Es ist schwer zu glauben, dass Bai Rong in einem adligen und strengen Haushalt aufgewachsen ist. An dem Tag, a…
Es ist schwer zu glauben, dass Bai Rong in einem adligen und strengen Haushalt aufgewachsen ist.
An dem Tag, an dem sie volljährig wurde, wählte sie einen Pfirsichblüten-Jadeanhänger, um den Anlass zu markieren. Pfirsichblüten symbolisieren seit langem romantische Gefühle, und als ihr starrer, altmodischer Vater sie sah, geriet er sofort in Rage. Ihre Mutter versuchte, die Situation mit einem Zitat aus den Klassikern zu beruhigen – „Eine Tochter heiratet und bringt Harmonie in ihr neues Zuhause“ – doch die eigensinnige junge Bai Rong entgegnete ohne Zögern: „Pfirsichblütenwasser fließt klar, wo Mandarinenten oben baden.“
Ein Sturm aus Schelte und Bestrafung folgte unweigerlich.

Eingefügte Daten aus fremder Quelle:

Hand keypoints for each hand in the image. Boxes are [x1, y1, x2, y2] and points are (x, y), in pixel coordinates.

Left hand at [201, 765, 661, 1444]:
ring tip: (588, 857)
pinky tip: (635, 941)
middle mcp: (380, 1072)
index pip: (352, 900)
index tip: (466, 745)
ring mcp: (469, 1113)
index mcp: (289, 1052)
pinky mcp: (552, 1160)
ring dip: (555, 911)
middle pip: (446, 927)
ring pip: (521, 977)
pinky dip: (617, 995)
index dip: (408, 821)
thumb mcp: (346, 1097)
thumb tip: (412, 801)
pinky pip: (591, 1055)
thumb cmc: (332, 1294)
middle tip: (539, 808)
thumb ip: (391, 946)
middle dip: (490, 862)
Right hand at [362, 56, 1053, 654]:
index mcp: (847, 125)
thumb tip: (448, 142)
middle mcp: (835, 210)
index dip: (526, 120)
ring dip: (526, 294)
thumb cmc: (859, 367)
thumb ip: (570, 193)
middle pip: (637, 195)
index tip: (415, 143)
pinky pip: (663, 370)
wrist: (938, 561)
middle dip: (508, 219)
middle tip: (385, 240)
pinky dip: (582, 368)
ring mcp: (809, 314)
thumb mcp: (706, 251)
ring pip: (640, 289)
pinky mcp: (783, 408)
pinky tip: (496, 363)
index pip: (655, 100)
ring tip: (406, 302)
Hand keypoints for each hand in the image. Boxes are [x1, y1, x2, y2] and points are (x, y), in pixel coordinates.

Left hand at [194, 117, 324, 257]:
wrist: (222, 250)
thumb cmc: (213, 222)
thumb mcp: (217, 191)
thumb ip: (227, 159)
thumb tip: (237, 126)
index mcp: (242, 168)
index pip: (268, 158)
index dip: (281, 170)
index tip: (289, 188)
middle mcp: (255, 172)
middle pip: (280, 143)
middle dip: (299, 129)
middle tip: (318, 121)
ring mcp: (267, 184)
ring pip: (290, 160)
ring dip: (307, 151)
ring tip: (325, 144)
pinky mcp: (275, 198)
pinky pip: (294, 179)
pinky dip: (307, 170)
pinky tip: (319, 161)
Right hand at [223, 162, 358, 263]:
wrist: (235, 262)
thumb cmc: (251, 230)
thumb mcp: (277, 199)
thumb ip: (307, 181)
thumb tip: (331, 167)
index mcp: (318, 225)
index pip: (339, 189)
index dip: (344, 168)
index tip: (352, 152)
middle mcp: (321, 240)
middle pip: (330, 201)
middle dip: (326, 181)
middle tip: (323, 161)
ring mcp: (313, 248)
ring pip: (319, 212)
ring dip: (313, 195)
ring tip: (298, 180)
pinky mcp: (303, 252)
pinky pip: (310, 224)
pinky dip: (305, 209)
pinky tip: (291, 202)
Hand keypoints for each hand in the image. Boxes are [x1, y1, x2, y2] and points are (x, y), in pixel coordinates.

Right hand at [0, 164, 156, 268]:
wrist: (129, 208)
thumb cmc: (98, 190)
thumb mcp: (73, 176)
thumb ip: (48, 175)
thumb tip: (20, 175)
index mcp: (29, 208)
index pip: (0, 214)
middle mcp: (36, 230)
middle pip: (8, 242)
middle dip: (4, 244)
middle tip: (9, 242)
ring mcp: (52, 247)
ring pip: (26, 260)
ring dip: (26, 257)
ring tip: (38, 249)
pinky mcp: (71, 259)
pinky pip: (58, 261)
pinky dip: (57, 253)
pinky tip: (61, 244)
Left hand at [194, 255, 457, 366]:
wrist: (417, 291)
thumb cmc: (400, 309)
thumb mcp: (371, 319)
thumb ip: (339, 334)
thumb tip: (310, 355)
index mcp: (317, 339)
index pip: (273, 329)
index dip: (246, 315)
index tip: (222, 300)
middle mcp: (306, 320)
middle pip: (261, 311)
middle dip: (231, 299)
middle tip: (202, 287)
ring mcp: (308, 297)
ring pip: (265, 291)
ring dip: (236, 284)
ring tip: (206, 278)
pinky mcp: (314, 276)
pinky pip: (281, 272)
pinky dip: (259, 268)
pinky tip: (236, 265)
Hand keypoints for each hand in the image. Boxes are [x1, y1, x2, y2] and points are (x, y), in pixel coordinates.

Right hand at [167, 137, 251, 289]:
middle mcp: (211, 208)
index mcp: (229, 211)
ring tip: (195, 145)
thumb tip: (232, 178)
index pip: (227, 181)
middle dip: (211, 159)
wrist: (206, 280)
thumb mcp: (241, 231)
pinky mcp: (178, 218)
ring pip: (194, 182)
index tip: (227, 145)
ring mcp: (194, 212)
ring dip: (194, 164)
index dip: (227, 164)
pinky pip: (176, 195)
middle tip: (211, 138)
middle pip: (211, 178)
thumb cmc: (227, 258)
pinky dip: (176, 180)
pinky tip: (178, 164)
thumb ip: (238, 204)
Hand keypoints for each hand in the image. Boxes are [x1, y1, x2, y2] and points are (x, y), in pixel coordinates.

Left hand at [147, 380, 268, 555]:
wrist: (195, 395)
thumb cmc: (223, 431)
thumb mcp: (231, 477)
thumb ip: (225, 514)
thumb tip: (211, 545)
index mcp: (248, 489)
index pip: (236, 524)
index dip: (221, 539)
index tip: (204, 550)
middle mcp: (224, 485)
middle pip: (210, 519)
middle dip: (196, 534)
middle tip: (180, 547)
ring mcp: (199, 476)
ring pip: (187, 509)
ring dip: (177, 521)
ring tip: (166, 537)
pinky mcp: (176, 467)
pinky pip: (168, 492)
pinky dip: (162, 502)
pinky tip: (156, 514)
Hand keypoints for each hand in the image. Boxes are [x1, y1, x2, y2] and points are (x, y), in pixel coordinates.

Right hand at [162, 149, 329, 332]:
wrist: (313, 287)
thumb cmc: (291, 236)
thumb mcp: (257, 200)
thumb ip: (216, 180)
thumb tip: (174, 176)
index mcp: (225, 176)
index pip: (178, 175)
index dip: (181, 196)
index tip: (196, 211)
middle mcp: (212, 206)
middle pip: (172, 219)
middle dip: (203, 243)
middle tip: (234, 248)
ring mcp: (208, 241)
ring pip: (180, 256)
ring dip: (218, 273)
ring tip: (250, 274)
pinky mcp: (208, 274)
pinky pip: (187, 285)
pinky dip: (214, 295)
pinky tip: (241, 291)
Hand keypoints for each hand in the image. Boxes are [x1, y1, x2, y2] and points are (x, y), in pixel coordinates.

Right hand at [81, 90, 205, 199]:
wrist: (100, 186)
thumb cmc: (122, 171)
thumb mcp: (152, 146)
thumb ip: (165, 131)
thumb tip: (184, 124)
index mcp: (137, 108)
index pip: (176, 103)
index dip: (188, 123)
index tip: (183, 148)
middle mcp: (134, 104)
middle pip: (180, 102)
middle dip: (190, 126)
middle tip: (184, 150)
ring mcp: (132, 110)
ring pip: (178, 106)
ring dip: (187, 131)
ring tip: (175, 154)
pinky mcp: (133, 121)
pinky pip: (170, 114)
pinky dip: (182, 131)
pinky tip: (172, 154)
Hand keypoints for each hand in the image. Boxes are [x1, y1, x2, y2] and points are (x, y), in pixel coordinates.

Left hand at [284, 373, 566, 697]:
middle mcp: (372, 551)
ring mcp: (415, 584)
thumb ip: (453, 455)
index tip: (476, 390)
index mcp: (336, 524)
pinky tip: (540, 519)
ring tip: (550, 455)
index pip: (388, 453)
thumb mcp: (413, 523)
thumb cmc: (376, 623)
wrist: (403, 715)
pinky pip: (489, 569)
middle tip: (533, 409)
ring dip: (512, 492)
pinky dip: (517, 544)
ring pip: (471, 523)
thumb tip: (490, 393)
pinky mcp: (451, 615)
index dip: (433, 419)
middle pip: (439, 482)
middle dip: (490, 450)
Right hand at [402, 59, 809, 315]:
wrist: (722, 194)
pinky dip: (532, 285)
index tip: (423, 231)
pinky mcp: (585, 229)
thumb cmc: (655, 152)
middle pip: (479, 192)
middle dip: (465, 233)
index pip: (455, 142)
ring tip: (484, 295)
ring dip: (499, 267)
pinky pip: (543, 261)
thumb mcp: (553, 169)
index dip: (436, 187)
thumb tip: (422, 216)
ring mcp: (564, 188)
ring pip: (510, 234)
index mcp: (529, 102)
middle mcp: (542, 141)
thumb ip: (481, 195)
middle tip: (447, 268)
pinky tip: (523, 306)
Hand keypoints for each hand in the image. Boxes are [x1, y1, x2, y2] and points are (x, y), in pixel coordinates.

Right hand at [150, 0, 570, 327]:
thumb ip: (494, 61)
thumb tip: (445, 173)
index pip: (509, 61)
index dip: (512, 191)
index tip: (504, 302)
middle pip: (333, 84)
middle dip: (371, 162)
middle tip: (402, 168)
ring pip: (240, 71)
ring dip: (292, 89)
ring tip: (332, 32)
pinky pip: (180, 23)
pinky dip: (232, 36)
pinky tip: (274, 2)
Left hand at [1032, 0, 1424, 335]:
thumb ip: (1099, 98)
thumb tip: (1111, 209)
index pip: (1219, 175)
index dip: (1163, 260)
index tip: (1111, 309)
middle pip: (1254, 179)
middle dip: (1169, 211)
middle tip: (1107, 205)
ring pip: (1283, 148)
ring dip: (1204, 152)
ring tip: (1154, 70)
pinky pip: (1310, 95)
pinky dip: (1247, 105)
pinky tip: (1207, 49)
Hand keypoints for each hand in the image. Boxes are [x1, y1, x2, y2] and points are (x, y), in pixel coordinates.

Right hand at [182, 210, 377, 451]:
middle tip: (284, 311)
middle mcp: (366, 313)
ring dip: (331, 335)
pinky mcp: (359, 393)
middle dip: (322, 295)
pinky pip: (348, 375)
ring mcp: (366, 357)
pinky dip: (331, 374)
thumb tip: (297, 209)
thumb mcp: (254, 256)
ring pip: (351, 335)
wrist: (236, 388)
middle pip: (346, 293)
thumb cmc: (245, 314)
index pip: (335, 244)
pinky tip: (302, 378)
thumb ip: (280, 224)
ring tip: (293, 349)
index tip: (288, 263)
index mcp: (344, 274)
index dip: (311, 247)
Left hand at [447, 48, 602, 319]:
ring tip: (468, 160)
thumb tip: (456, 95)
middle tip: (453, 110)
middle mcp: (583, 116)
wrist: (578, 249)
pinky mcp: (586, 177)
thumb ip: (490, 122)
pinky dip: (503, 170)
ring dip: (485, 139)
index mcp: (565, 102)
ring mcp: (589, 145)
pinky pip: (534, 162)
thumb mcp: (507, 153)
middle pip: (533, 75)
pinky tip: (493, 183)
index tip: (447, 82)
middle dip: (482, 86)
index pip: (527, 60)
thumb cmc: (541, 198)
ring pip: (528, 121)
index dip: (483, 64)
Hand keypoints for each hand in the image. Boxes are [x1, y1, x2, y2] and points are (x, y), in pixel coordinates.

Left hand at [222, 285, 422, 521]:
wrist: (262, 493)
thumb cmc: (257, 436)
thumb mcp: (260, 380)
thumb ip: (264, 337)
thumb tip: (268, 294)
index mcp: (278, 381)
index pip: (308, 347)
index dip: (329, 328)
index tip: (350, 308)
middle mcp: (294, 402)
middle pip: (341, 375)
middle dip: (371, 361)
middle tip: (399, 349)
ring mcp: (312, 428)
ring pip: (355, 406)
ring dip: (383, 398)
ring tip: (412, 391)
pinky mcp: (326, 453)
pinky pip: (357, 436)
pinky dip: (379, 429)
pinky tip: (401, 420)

Doch Bai Rong war von zarter und willensstarker Natur, gesegnet mit auffallender Schönheit. An einem Ort wie diesem wurde ihr, ob absichtlich oder nicht, oft die Schuld für Dinge gegeben, die außerhalb ihrer Kontrolle lagen.
„Wenn ihr alle darauf besteht, dass ich eine Verführerin bin, wäre es dann nicht eine Verschwendung des Namens, wenn ich nichts von Liebe wüsste?“
Aus Trotz trat sie dem Samtschatten bei und brach die Verbindung zu ihrer sogenannten Familie ab.
Nur ihre Mutter besuchte sie jemals in Kaifeng – Jahre später, als der zarte Charme des Frühlings bereits unzählige Verehrer zu Bai Rongs Füßen gebracht hatte. Ihre Mutter sagte wenig und tat noch weniger. Sie hinterließ lediglich den Pfirsichblütenanhänger und eine einzige Bemerkung: Selbst Geschichten von zwei verliebten Herzen und der Rückkehr einer Tochter nach Hause sind nicht immer etwas, das verurteilt werden sollte.
Verstand Bai Rong, was ihre Mutter meinte? Vielleicht hatte sie es längst vergessen. Doch sie ließ schließlich denselben Pfirsichblütenanhänger auf dem Blumenboot zurück, das der Mann sicher betreten würde.